The document noted Pantami as further saying, “To this date, in the community of the Prophet we have some awesome people, people of awesome faith, who follow the creed of the Sunna and thanks to whom the enemies of God are unable to find rest in this world.

“They have killed the Shaykh, the martyr Abdallah Yusuf Azzam ‒ may God have mercy on him ‒ but did the struggle end? They went on to strike Chechnya, and they killed many of them: did it end? […] Whenever one goes, another one comes, and he is even more awesome than the first,” Pantami added.”

The coalition quoted “Nigerian-American Professor, Farooq Kperogi, a Muslim and acquaintance of Patami, “in a series of reports, complete with audio-graphic accompaniments, the Peoples Gazette has unearthed sermons by Pantami that amounted to unvarnished homiletic endorsements of terrorism and intolerance of non-Muslims. 

“For instance, in response to a question about Osama bin Laden’s “killing of innocent unbelievers,” Pantami said although he conceded that Bin Laden was liable to err because he was human, “I still consider him as a better Muslim than myself” and pointed out that “We are all happy whenever unbelievers are being killed, but the Sharia does not allow us to kill them without a reason.” You can’t defend that.

“People’s Gazette also unearthed an audiotape in which he engaged in a weepy defense of Boko Haram terrorists against extra-judicial killings and asked for an amnesty for them just like Niger Delta militants. “See what our fellow Muslim brothers’ blood has turned to? Even pig blood has more value than that of a fellow Muslim brother,” he said.

“This jihad is an obligation for every single believer, especially in Nigeria (hādhā jihād farḍ ‘ayn ‘ala kull muslim wa-khuṣūṣan fī Nījīriyā),” he said.

“In his March 2019 paper titled “The ‘Popular Discourses of Salafi Counter-Radicalism in Nigeria’ Revisited: A Response to Abdullahi Lamido’s Review of Alexander Thurston, Boko Haram,” Professor Andrea Brigaglia of the University of Cape Town, South Africa, writes: 

“Subsequently, Pantami offers himself as a volunteer to mobilise the Hisba police of the Muslim-majority states and to be appointed as the ‘commander’ (Hausa: kwamanda) of a militia ready to travel to Yelwa Shendam to join the fight in defence of the Muslims. The speech, which is about twenty minutes long, concludes with the prayer: ‘Oh God, give victory to the Taliban and to al-Qaeda’ (Allahumma ’nṣur Ṭālibān wa-tanẓīm al-Qā‘ida).”

“There are many more indefensible rhetorical endorsements of extremism that can be found in Pantami’s past preaching.”

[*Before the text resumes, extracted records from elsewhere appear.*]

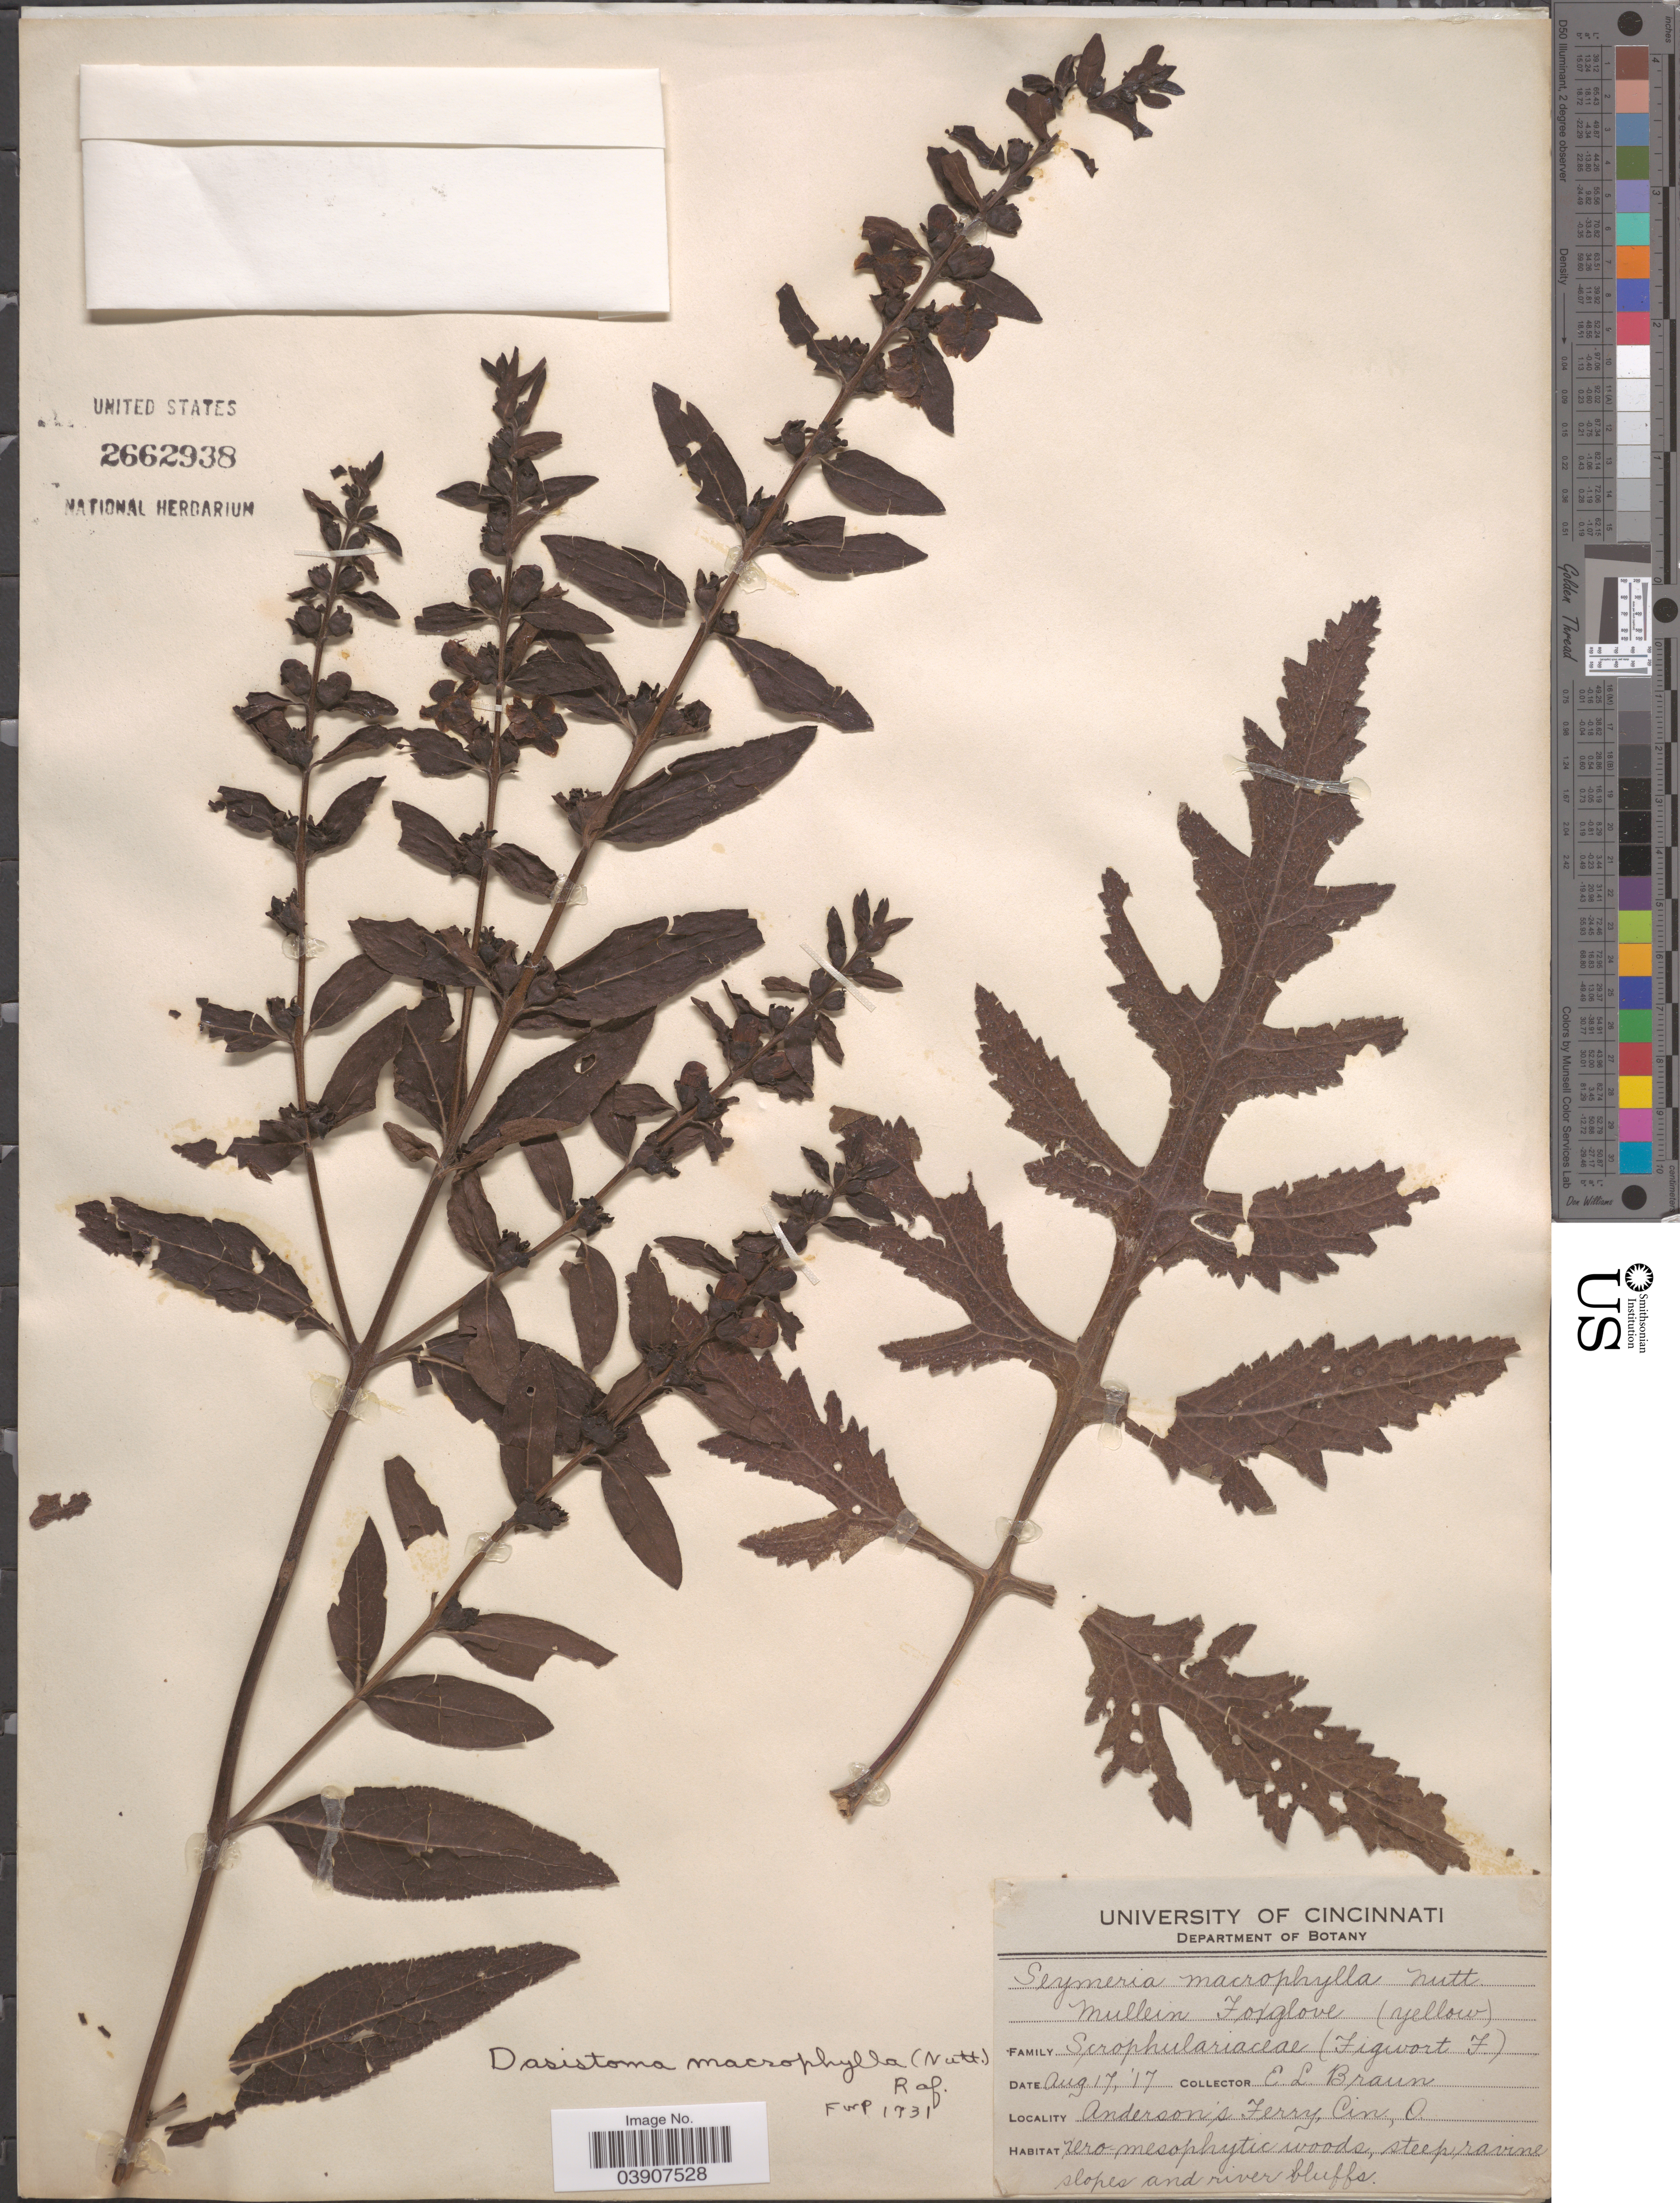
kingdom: Plantae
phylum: Tracheophyta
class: Magnoliopsida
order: Lamiales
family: Orobanchaceae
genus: Dasistoma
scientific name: Dasistoma macrophylla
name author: (Nutt.) Raf.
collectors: E. L. Braun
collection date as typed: Transcribed d/m/y: 17/8/17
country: United States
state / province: Ohio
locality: Anderson's Ferry, Cin.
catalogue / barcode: US 2662938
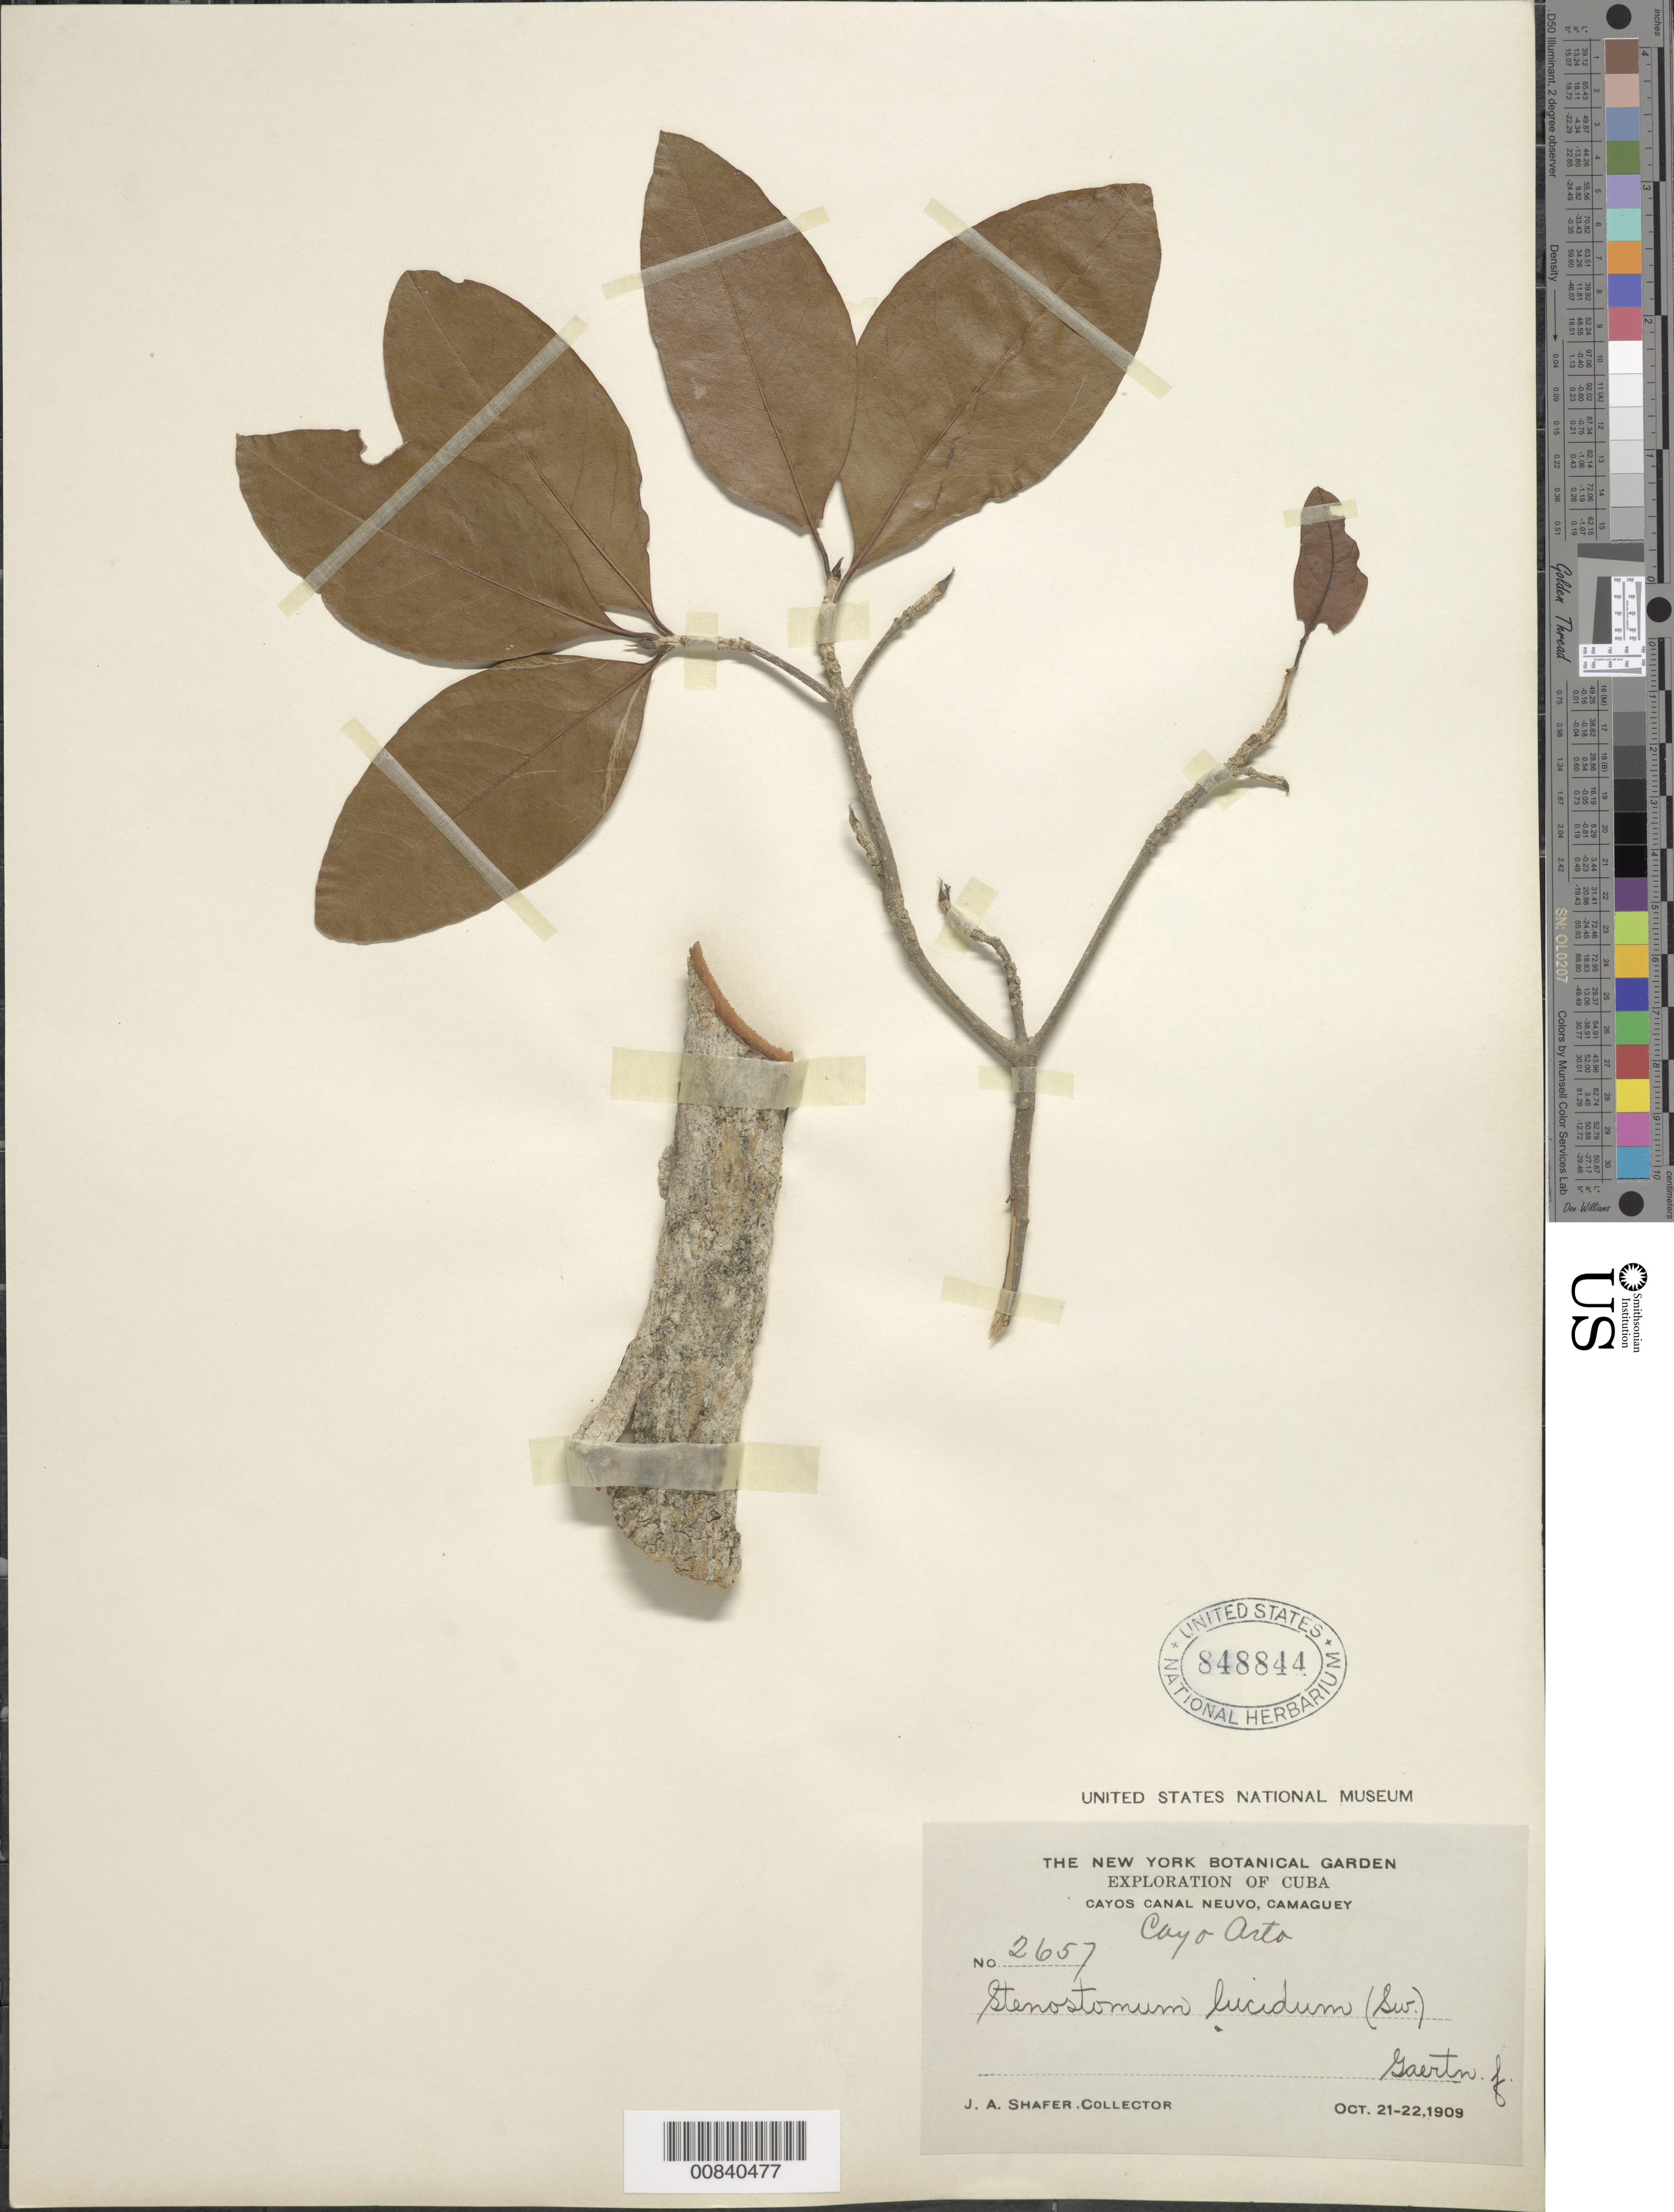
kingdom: Plantae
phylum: Tracheophyta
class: Magnoliopsida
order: Gentianales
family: Rubiaceae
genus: Stenostomum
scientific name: Stenostomum lucidum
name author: (Sw.) C.F. Gaertn.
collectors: J. A. Shafer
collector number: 2657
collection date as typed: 21 Oct 1909 to 22 Oct 1909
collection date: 1909-10-21/1909-10-22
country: Cuba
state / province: Camaguey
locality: Cayos Canal Neuvo. Cayo Arto.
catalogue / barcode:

He added “an April 15, 2009 U.S. diplomatic cable (exposed by WikiLeaks in 2011) about the religious crisis in Bauchi during that year said “Imam Fantami Isa, who preached at the mosque, had been previously thrown out of Abubakar Tafawa Balewa University and of a Gombe mosque for preaching inflammatory rhetoric,”.”

In December 2020 however, Prof Kperogi concludes “Sheikh Aminu Daurawa who, like Pantami, countenanced Al Qaeda and the Taliban in the early to mid-2000s, released an audiotape renouncing his past.”

The coalition concluded: “Last year, the US banned immigration from Nigeria, citing terror risks stemming from identity management incompetences. Although the new administration reversed the ban this year, the big concern is that Sheikh Pantami is a risk factor as a key actor in Nigeria’s security data management.”